The Court of Appeal has held that a Stringfellows lap dancer was not an employee, and so could not claim unfair dismissal. The Court said it would be unusual for an employment relationship to exist where, as here, the individual does not receive payment from the "employer" and takes the economic risk.
Only employees are able to bring unfair dismissal claims. An employee is a person who works under "a contract of service or apprenticeship" (s230 Employment Rights Act 1996), and there are a large number of cases considering what distinguishes a "contract of service" from a contract for services (such as an independent contractor). The key tests are mutuality of obligation, personal service and control.
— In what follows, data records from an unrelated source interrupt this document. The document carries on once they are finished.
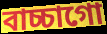
বাচ্চাগো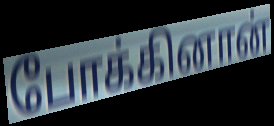
போக்கினான்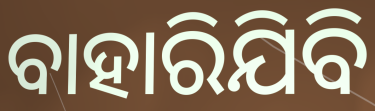
ବାହାରିଯିବି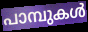
പാമ്പുകൾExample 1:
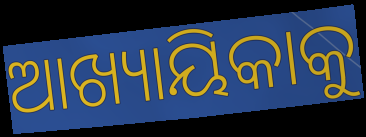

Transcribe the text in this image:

ଆଖ୍ୟାୟିକାକୁ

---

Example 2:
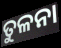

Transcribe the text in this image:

ତୁଳନା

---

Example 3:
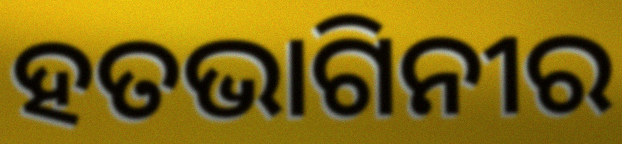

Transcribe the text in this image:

ହତଭାଗିନୀର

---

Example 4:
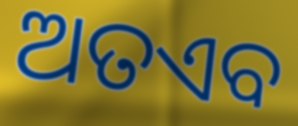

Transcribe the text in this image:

ଅତଏବ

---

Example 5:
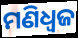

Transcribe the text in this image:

ମଣିଧ୍ୱଜ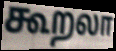
கூறலா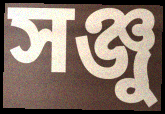
সঞ্জু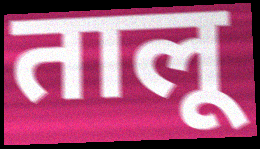
तालू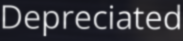
Depreciated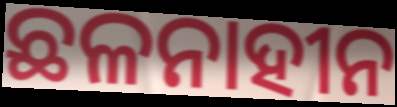
ଛଳନାହୀନ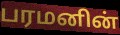
பரமனின்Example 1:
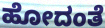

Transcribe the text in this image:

ಹೋದಂತೆ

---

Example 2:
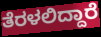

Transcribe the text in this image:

ತೆರಳಲಿದ್ದಾರೆ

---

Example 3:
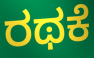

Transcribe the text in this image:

ರಥಕೆ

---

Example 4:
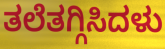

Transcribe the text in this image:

ತಲೆತಗ್ಗಿಸಿದಳು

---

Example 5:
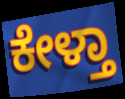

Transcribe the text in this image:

ಕೇಳ್ತಾ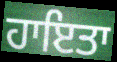
ਹਾਇਤਾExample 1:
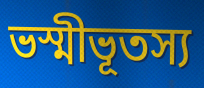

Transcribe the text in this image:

ভস্মীভূতস্য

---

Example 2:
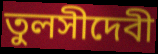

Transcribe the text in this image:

তুলসীদেবী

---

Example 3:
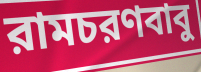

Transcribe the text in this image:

রামচরণবাবু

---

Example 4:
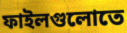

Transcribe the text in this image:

ফাইলগুলোতে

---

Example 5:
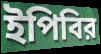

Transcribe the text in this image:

ইপিবিরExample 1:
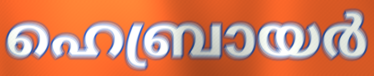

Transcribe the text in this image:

ഹെബ്രായർ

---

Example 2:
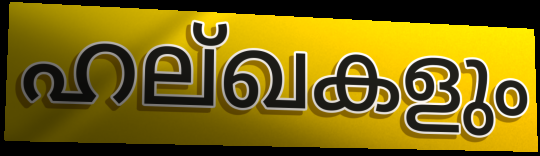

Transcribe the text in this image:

ഹല്ഖകളും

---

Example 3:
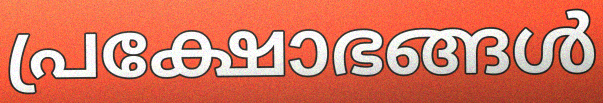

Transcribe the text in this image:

പ്രക്ഷോഭങ്ങൾ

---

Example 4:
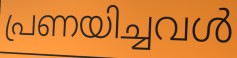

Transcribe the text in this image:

പ്രണയിച്ചവൾ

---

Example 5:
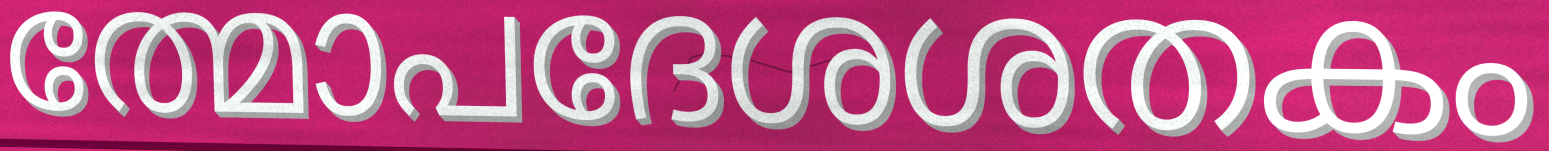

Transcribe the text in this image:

ത്മോപദേശശതകം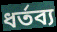
ধর্তব্য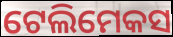
ଟେଲିମେକସ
Stringfellow Restaurants Ltd v Quashie
Nadine Quashie worked as a lap dancer at Stringfellows. She worked according to a rota, although she was obliged to work a set number of the club's quieter days and was obliged to attend a weekly meeting. The dancers could take holiday whenever they wished, provided they notified the club. They were paid by the club's customers by way of vouchers and negotiated their own fees. When they exchanged the vouchers for cash with Stringfellows, the club would deduct fees as well as any fines the dancer had incurred for lateness or other infractions. This meant that on some nights Quashie did not make a profit. Although the dancers were allowed to work elsewhere, they were under the impression that management would disapprove if they did. After an allegation that she had been involved with drugs on the club's premises, Nadine Quashie was told she would no longer be allowed to dance at Stringfellows.
Quashie brought an unfair dismissal claim in the Employment Tribunal. The Tribunal found that she was not an employee, but this decision was overturned by the Employment Appeal Tribunal ("EAT"). Stringfellows appealed.
The Court of Appeal reinstated the Employment Tribunal's decision that Quashie was not an employee. The Tribunal had been entitled to reach its conclusion on the facts. The Court emphasized the Tribunal's findings that Stringfellows was not obliged to pay the dancers anything, and described the economic risk taken on by Quashie as a "powerful pointer" away from her being an employee. Quashie had to adhere to certain rules of conduct and dress, but was paying the club for the opportunity to provide services to the club's customers, rather than the club paying her for providing those services.
This decision turns heavily on its facts, which are unusual. Although not new law, the emphasis on economic risk and payment mechanisms is a useful reminder of some of the factors which will point against an employment relationship.